Supplied material ->
########
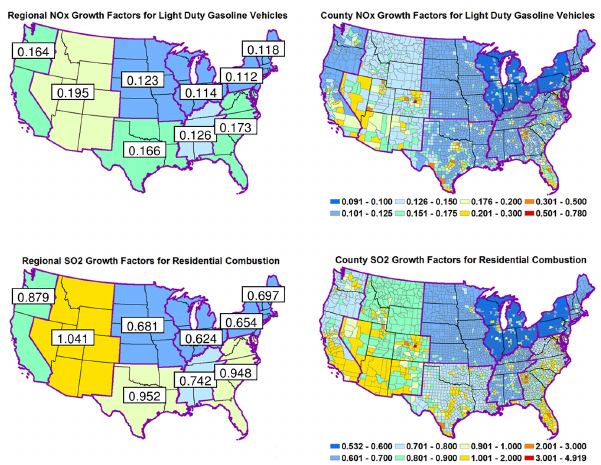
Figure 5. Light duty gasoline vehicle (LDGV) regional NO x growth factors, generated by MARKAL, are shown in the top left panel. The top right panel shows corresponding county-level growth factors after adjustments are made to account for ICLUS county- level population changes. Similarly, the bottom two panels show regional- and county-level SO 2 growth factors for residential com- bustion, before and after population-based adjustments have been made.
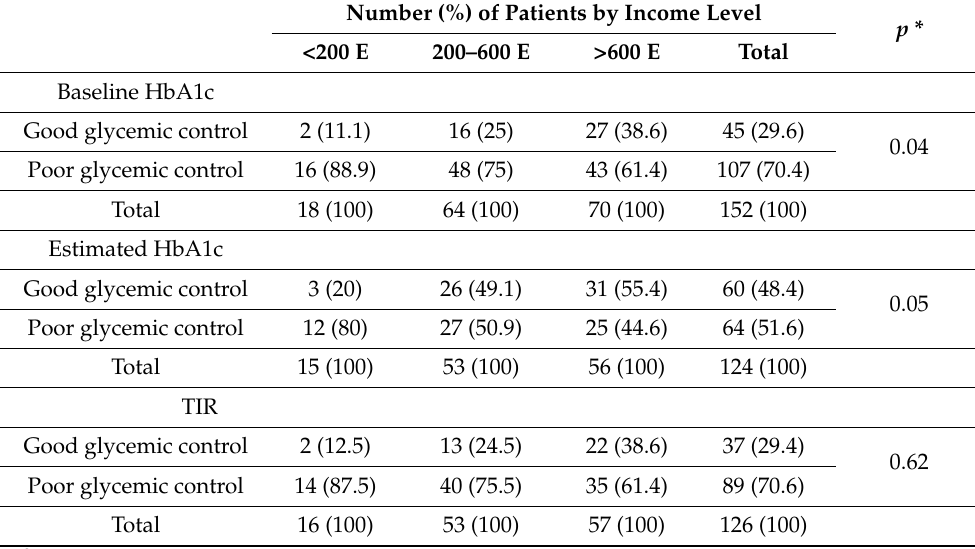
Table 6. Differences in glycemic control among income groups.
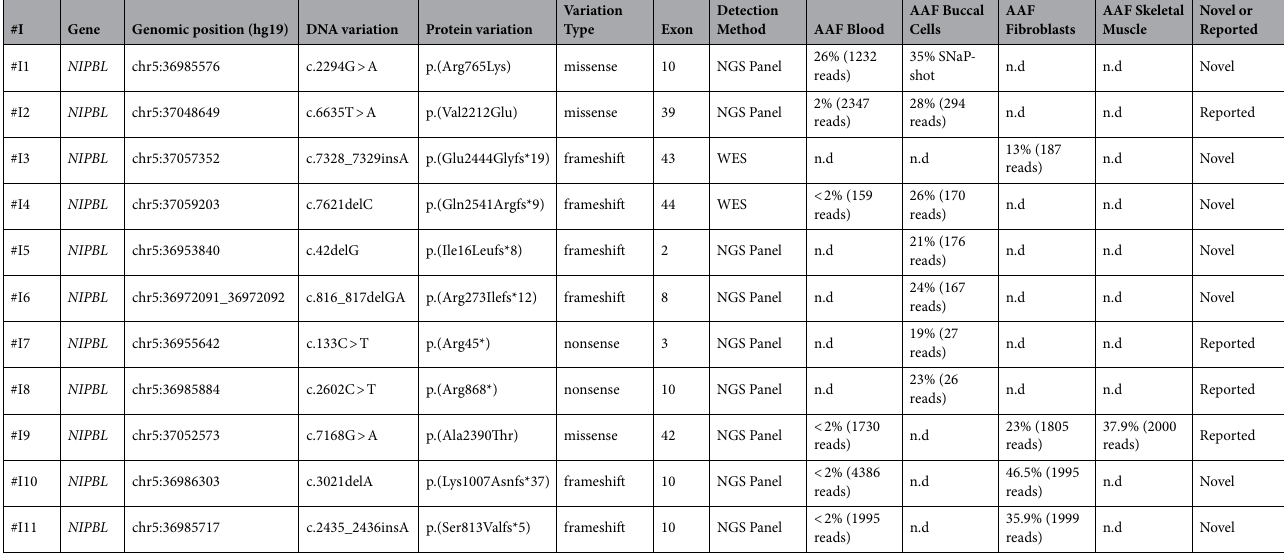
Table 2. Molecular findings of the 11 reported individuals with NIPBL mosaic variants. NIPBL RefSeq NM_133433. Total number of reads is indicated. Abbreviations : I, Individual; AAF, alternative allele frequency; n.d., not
########
Only the lines from the one containing "Table 6. Differences" through the final line of the material should appear in the answer, copied exactly and without any picture.

Answer area ->
Table 6. Differences in glycemic control among income groups.
Table 2. Molecular findings of the 11 reported individuals with NIPBL mosaic variants. NIPBL RefSeq NM_133433. Total number of reads is indicated. Abbreviations : I, Individual; AAF, alternative allele frequency; n.d., not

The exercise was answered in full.